━━━━━ Text
The Scheduling Delay

A common point of confusion is why goroutines don’t execute immediately. When you call go func(), you aren’t running the function “now”—you are giving a task to the Go Scheduler.

The loop is running in the main goroutine, which already “owns” an OS Thread (M). Because the loop is extremely fast and doesn’t “block” (wait for I/O), the computer prefers to finish the loop instructions before switching to the new tasks. Consequently, the new goroutines sit in the Local Run Queue while the loop finishes.

In Go 1.21 and older

The closure captures the reference (memory address) of the loop variable n. Since the main goroutine usually finishes the loop before the scheduler picks up the new goroutines, they all wake up, look at the same memory address, and see the final value of the loop. [6]

numbers := []int{1, 2, 3}

for _, n := range numbers {
    // Each G holds a pointer to the SAME 'n'
    go func() {
        fmt.Println(n) 
    }()
}
// Likely output: 3, 3, 3

In Go 1.22 and newer

The Go team changed the language semantics so that the loop variable n is instance-per-iteration. Now, each pass through the loop creates a brand new memory address for n. Even if the goroutines are delayed in the queue, they each point to a unique “snapshot” of the value. [6]

  • Output: 1, 2, 3 (in random order).

The Fix

for _, n := range numbers {
    // By passing 'n' as 'val', we copy the current value immediately
    go func(val int) {
        fmt.Println(val)
    }(n) 
}
  1. The value is “captured” the moment the go statement is executed, not when the goroutine eventually runs.
  2. Since each goroutine has its own unique copy of the value on its own stack, it doesn’t matter if the main loop has moved on or finished.

Synchronization Primitives (sync package)

Mutex (sync.Mutex vs sync.RWMutex)

Use Mutexes when you need high-performance access to shared state (maps, structs, counters).

  • Mutex: Locks for both read and write.
  • RWMutex: Allows multiple readers OR one writer. Preferred for read-heavy workloads (e.g., caches).
type SafeCounter struct {
    mu sync.RWMutex
    v  map[string]int
}

func (c *SafeCounter) Inc(key string) {
    c.mu.Lock()         // 🔒 Write Lock: No one else can read or write
    defer c.mu.Unlock()
━━━━━━━━━━
━━━━━ Data section
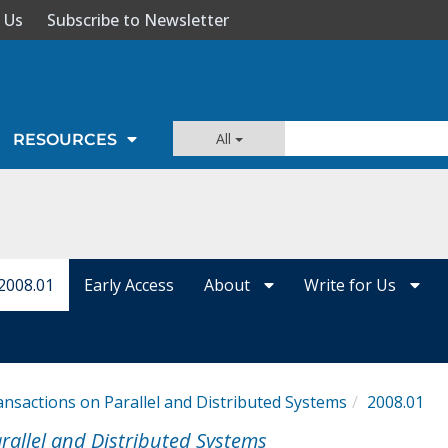
 Us
Subscribe to Newsletter
All
RESOURCES
2008.01
Early Access
About
Write for Us
ansactions on Parallel and Distributed Systems
2008.01
rallel and Distributed Systems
━━━━━━━━━━
What this exercise asks
**1)** Please lay out the lines read from the listing as a numbered list, skipping blank lines and leaving out the pictures.
**2)** Proceed with the text on Go goroutines and mutexes, picking up right after its last line.

Solved tasks
**1)**
1.  Us
2. Subscribe to Newsletter
3. All
4. RESOURCES
5. 2008.01
6. Early Access
7. About
8. Write for Us
9. ansactions on Parallel and Distributed Systems
10. 2008.01
11. rallel and Distributed Systems

**2)**
    c.v[key]++
}

func (c *SafeCounter) Value(key string) int {
    c.mu.RLock()        // 🔓 Read Lock: Others can read, but no one can write
    defer c.mu.RUnlock()
    return c.v[key]
}

WaitGroup (sync.WaitGroup)

Calling Add(1) inside the goroutine. This creates a race condition where Wait() might finish before the goroutine starts.

var wg sync.WaitGroup

for i := 0; i < 3; i++ {
    wg.Add(1) // ✅ Correct: Add BEFORE starting goroutine
    go func(id int) {
        defer wg.Done()
        fmt.Printf("Worker %d starting\n", id)
    }(i)
}

wg.Wait() // Blocks until counter is 0

Atomic Operations (sync/atomic)

For simple counters or boolean flags, Mutex is overkill. Atomics use low-level CPU instructions (CAS - Compare And Swap) without entering the OS kernel, making them significantly faster for simple operations. However, they are harder to read and reason about than Mutex.

var ops atomic.Int64 // Go 1.19+ types

// Inside goroutine
ops.Add(1)

// Reading
fmt.Println("Ops:", ops.Load())

Advanced Patterns

Worker Pool

Spawning go func() for every HTTP then you will get Out-Of-Memory (OOM) errors. Use a Worker Pool to throttle concurrency.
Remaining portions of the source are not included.